Basically, the goal of the median income and the means test is to prevent abuse of the bankruptcy system by forcing wage earners with what the court defines as substantial income to repay their debts.
Due to all of the new requirements under the new bankruptcy law, attorneys are required to spend much more time on each case, therefore making the cost for the consumer increase dramatically. Where the spiral will slacken is estimated to be $250 per hour times 30 hours. In addition, attorneys must now personally verify and vouch for all financial information provided by their clients. This means the attorneys must spend even more time on cases, and at personal liability and risk if the information is incorrect. This translates into fees, as bankruptcy attorneys are not willing to take such a risk without being properly compensated by their clients.
Many attorneys ceased taking new bankruptcy cases when the law came into effect.
Under the old rules, Chapter 13 bankruptcy filers were required to pay all disposable income into their repayment plan, meaning that any money left from their income after paying actual expenses went to pay their creditors. However, the new system changes the definition of disposable income. As discussed earlier, disposable income is no longer based on the filer’s actual expenses; rather, it is based on the IRS "allowable expenses" chart. The IRS allowances are much lower than actual costs, in many cases. Also, remember that the "allowable expenses" are not subtracted from the debtor’s actual income at the time of the filing, but rather the average income for the preceding six months. Therefore, filers could end up being required to pay more into their Chapter 13 plan than they actually earn in a given month!
This means that more consumers are forced into Chapter 13 than Chapter 7, and in the new rules many consumers will now be forced to repay more under the new Chapter 13 rules than in years past.
Under the old system, the property of Chapter 7 filers was valued at what property could bring at auction. Therefore, items such as furniture, heirlooms, cars, and other personal property were assigned little value. This meant that property fell within the property exemptions allowed by most states, meaning the property could not be taken to repay creditors.

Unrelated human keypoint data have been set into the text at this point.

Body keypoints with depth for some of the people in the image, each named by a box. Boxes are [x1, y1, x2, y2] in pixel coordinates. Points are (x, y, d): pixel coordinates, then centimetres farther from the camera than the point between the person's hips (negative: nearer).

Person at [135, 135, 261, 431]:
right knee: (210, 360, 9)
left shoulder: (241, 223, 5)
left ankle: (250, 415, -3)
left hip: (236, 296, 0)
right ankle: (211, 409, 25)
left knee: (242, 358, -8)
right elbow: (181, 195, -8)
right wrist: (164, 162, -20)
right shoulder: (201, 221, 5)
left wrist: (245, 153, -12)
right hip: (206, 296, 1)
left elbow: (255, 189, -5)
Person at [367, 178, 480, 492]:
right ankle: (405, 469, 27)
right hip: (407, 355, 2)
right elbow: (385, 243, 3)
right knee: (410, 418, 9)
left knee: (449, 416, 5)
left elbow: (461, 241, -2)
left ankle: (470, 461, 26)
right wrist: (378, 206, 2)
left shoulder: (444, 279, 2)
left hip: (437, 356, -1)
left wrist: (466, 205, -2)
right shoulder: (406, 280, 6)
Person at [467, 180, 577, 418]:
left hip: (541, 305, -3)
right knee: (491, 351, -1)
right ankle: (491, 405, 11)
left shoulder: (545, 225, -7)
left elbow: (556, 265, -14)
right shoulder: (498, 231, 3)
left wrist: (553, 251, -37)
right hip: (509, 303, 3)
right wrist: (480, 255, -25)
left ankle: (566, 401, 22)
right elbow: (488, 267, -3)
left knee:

However, under the new law, the filer’s property is valued at the cost of replacement at retail, taking into consideration age and condition. This new rule greatly increases the purported value of the property, making it much more difficult for debtors to exempt their property from the trustee taking it to repay creditors — which means more furniture and other assets could be seized and sold under the new system.
Under the old system, filers were able to use the personal property exemptions of the state where they lived, as long as they had lived there for at least three months. Now, filers must live in their new state for two full years before they can use the state’s personal property exemptions. In order to use the homestead exemption of their new state, filers must have lived in the state for 40 months. This new law was designed to thwart bankruptcy filers’ moving to a state with more favorable exemption laws in order to file bankruptcy using that state’s exemptions.
The 2005 law made it harder than before to file for Chapter 7 bankruptcy protection, and the alternative solution of a Chapter 13 bankruptcy is more costly than before 2005.